Change 727352 had a related patch set uploaded (by Elukey; author: Elukey):

[operations/debs/anaconda-wmf@debian] Add extra include search path to {CPP,C,CXX,FORTRAN}FLAGS

https://gerrit.wikimedia.org/r/727352

Change 728557 had a related patch set uploaded (by Elukey; author: Elukey):

[operations/debs/anaconda-wmf@debian] Release 2020.02~wmf6

https://gerrit.wikimedia.org/r/728557

Change 727352 merged by Elukey:

[operations/debs/anaconda-wmf@debian] Add extra include search path to {CPP,C,CXX,FORTRAN}FLAGS

https://gerrit.wikimedia.org/r/727352

Change 728557 merged by Elukey:

[operations/debs/anaconda-wmf@debian] Release 2020.02~wmf6

https://gerrit.wikimedia.org/r/728557

Merged the patches, next step is to build the new debian package and install it across our nodes. I can take care of it or leave it to Data Engineering, let me know what you prefer!

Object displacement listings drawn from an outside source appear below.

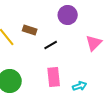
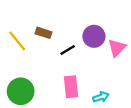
purple circle: (68, 15) -> (94, 36), moved

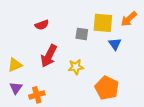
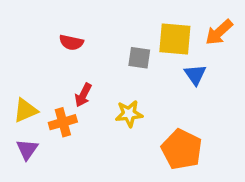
red semicircle: (42, 25) -> (71, 42), turned 32
red arrow: (49, 56) -> (83, 95), size x0.6
orange cross: (37, 95) -> (63, 122), moved

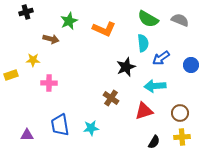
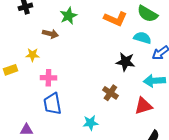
orange L-shape: (104, 29) -> (115, 19), moved
cyan semicircle: (143, 43) -> (142, 38), turned -66
black star: (126, 67) -> (125, 62), turned 30
blue trapezoid: (60, 125) -> (52, 104), moved

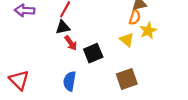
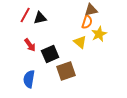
black triangle: (63, 27) -> (40, 18), moved
brown square: (127, 79) -> (66, 71), moved

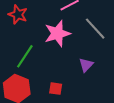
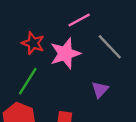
red star: (18, 14) -> (33, 43), moved

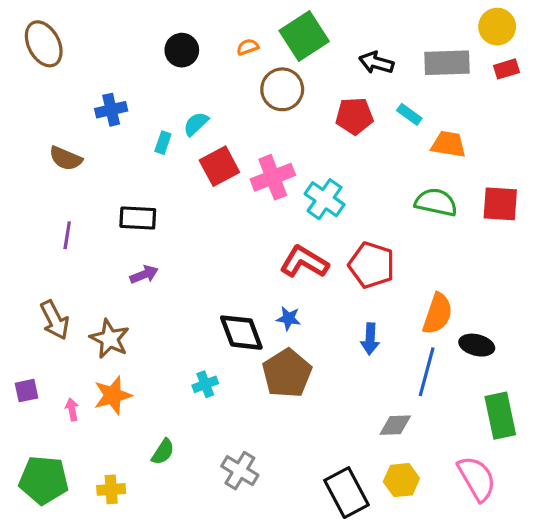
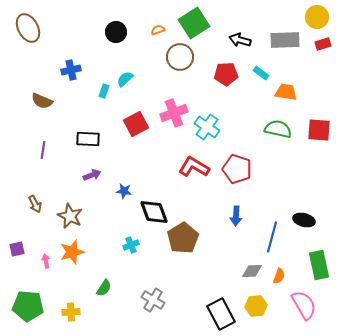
red square: (219, 166) -> (136, 124), moved
orange semicircle: (438, 314) -> (279, 276), moved, size x0.6
blue star: (288, 318) -> (124, 191), moved
brown arrow: (55, 320) -> (35, 204), size x0.7

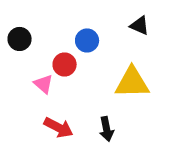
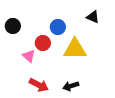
yellow triangle: (132, 83) -> (75, 49), moved
black arrow: (107, 129) -> (71, 86), turned 84

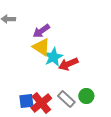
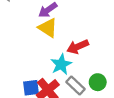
cyan star: (53, 57) -> (61, 64), moved

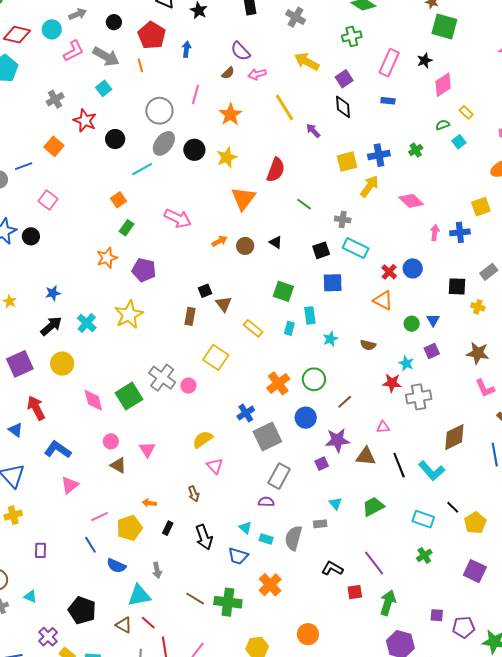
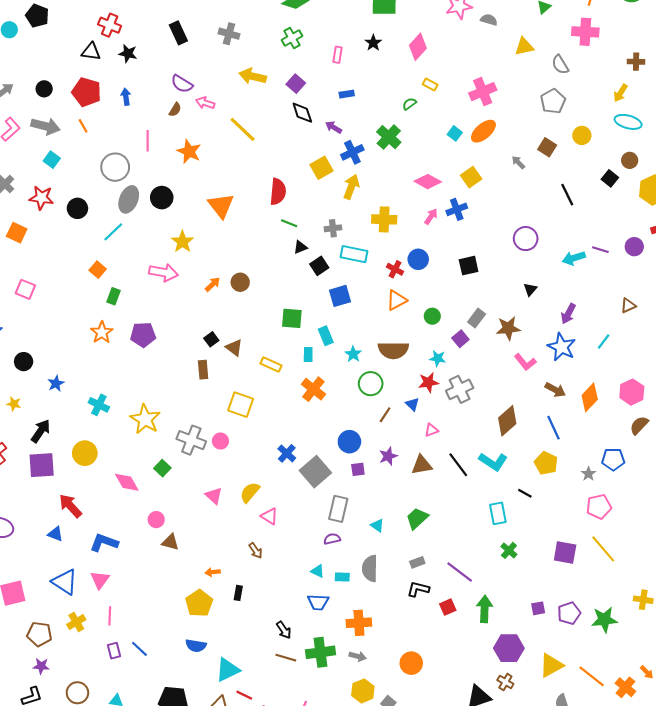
pink rectangle: (389, 63) -> (337, 55), size x0.6
pink arrow: (257, 74) -> (205, 103), turned 48
pink diamond: (443, 85) -> (418, 47), moved
purple arrow: (313, 131) -> (334, 127), moved
cyan square: (459, 142) -> (455, 133), moved
green cross: (416, 150) -> (389, 137), size x1.6
yellow star: (227, 157) -> (182, 242), moved
red semicircle: (276, 170) -> (278, 192), moved
orange triangle: (243, 198) -> (221, 206), moved
pink diamond: (411, 201) -> (428, 182), moved
pink arrow: (435, 233) -> (431, 217), turned 42
black circle: (31, 236) -> (24, 362), moved
black triangle: (276, 242) -> (300, 247), moved, turned -40
gray rectangle: (489, 272) -> (477, 318), moved
orange triangle: (383, 300) -> (397, 300), turned -40
yellow cross: (478, 307) -> (384, 219), moved, size x1.6
yellow star: (129, 315) -> (145, 419), moved
blue triangle: (433, 320) -> (412, 404), moved
black arrow: (51, 326) -> (41, 431), moved
brown semicircle: (368, 345) -> (393, 350), size x1.8
purple square: (20, 364) -> (42, 465), turned 36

We're doing 'offsite' this week so I don't think we'll get to it soon. Please proceed if you need it!

No real need, I think it is fine to wait if anybody wants to get experience with Debian packaging etc..

I was wondering if we could also follow up with upstream about this issue, getting it fixed in there would be nice, but it doesn't seem super easy to find where to apply the fix :D

odimitrijevic moved this task from Incoming to Data Exploration Tools on the Analytics board.

Once this is installed on the servers, will it automatically take effect within users' environments? Or will users have to do something like restart their Jupyter servers or create new Conda environments?

I believe restarting Jupyter servers will be necessary, but that should be all.